▶ _Exercise prompt_
Each line holding the string "Germany" is to be copied from the data.

▶ _Data under study_
■ ■ ■ ■

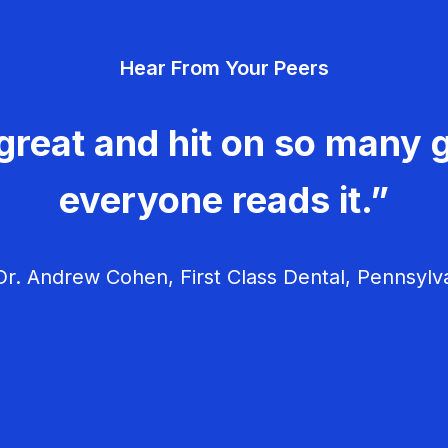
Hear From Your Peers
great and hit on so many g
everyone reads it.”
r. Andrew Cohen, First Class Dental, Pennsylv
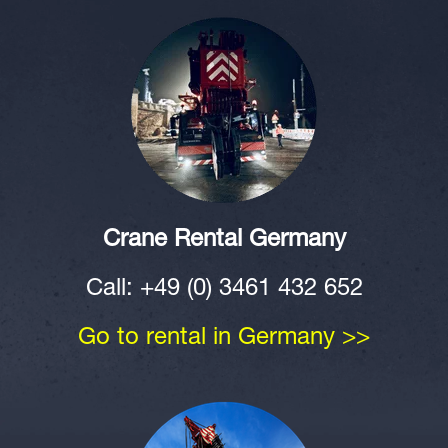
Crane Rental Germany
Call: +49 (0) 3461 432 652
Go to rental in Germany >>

■ ■ ■ ■

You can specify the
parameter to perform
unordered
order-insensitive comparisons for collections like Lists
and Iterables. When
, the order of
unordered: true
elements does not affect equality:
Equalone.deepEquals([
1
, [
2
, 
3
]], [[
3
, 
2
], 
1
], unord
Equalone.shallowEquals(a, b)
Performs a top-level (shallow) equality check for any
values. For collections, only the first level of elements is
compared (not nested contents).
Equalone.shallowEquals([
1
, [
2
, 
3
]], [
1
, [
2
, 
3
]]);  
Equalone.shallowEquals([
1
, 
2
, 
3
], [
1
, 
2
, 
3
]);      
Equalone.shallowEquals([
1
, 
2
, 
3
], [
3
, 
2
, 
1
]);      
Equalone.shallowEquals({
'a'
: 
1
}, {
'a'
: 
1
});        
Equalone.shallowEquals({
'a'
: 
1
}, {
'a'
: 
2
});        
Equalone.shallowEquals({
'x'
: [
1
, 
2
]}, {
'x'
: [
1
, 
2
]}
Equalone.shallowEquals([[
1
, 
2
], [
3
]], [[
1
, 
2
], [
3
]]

■ ■ ■ ■

▶ _Your response_
Crane Rental Germany
Go to rental in Germany >>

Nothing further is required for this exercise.